Itu sebabnya, di negara dengan lapisan ozon yang sudah bolong seperti
Cile, Argentina, Amerika Latin, serta Eropa utara, insiden kanker kulit
tinggi.
Kanker kulit ini memang kerap dihubungkan dengan ras. Orang ras kulit
putih (kaukasia) lebih berisiko mengalami kanker kulit ketimbang kulit
hitam. Sehingga kejadian kanker kulit di Afrika maupun Papua relatif
lebih kecil.
Hal ini terkait dengan pigmentasi. Mereka yang berkulit hitam
memiliki pigmen yang besar dan banyak sehingga melindungi inti sel dari
sinar matahari.
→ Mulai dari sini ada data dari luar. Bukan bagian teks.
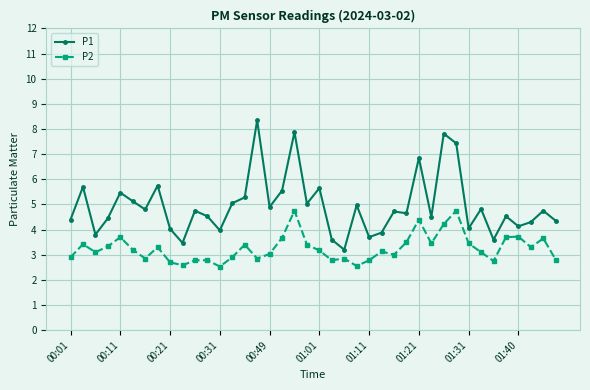

What is the value of the P2 point at the 38th from the left?

3.3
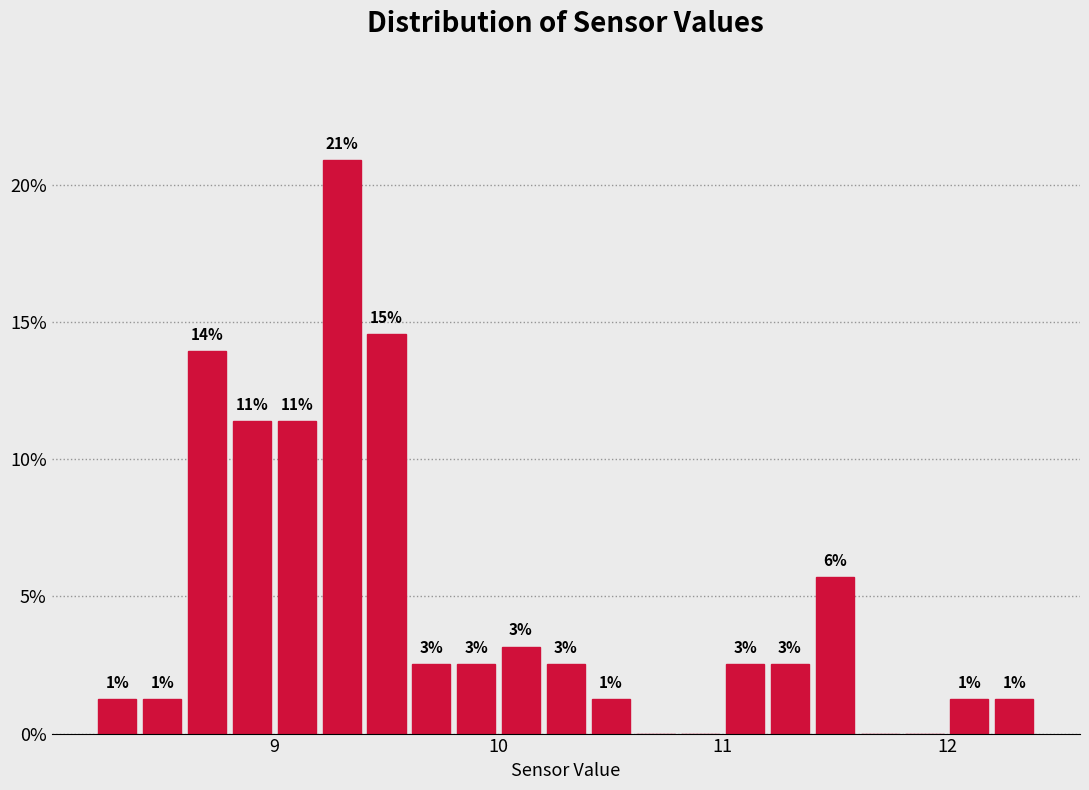

Around what value on the x-axis is the tallest bar? Give the approximate position of its centre, as read against the axis.

9.3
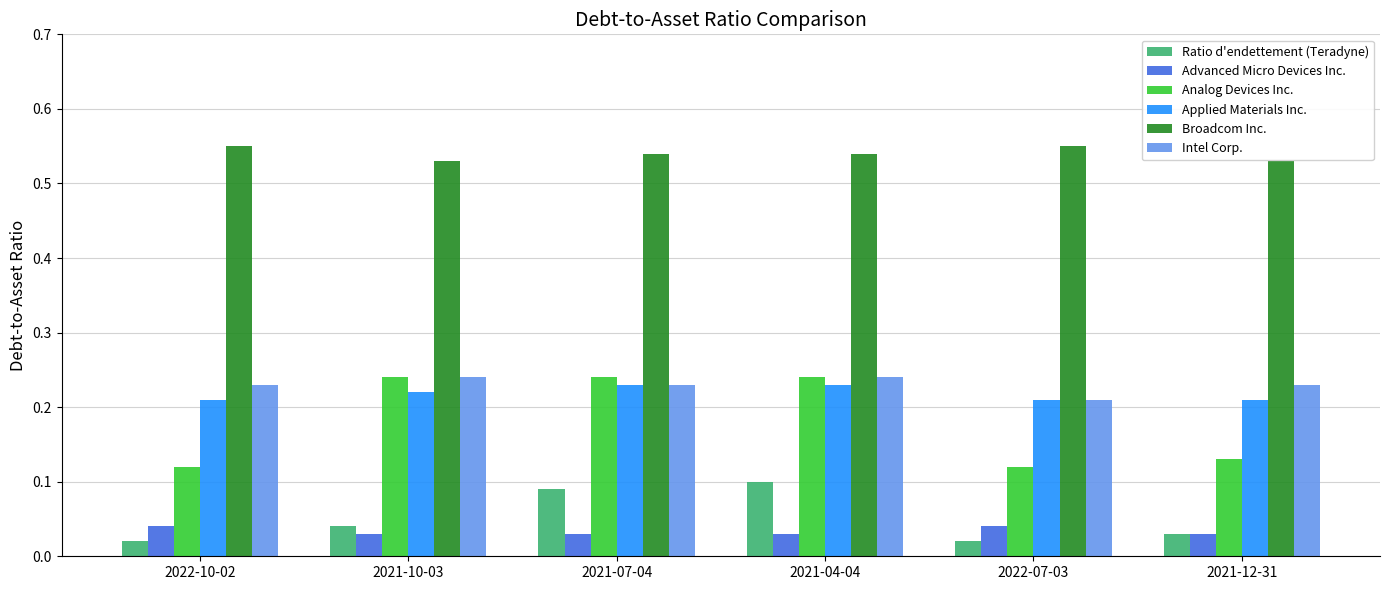

Which series has the largest range (max minus min)?

Analog Devices Inc.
Ketimbang orang kulit putih yang pigmennya lebih kecil
dan sedikit.
Selain sinar ultraviolet, bahan kimia yang mengandung arsen seperti
cat, elektronik, gelas, insektisida, pestisida, juga dapat meningkatkan
risiko terjadinya kanker kulit. Sinar radiasi-ionisasi selama 20-30
tahun juga berisiko KSB (Karsinoma Sel Basal) dan KSS (Karsinoma Sel
Skuamosa).
“Akan tetapi dengan kemajuan ilmu, hanya sedikit sekali kemungkinan
radioterapi menyebabkan kanker kulit,” jelas Dr. Aida. Yang perlu
diingat, penyebab kanker kulit sangat multifaktor.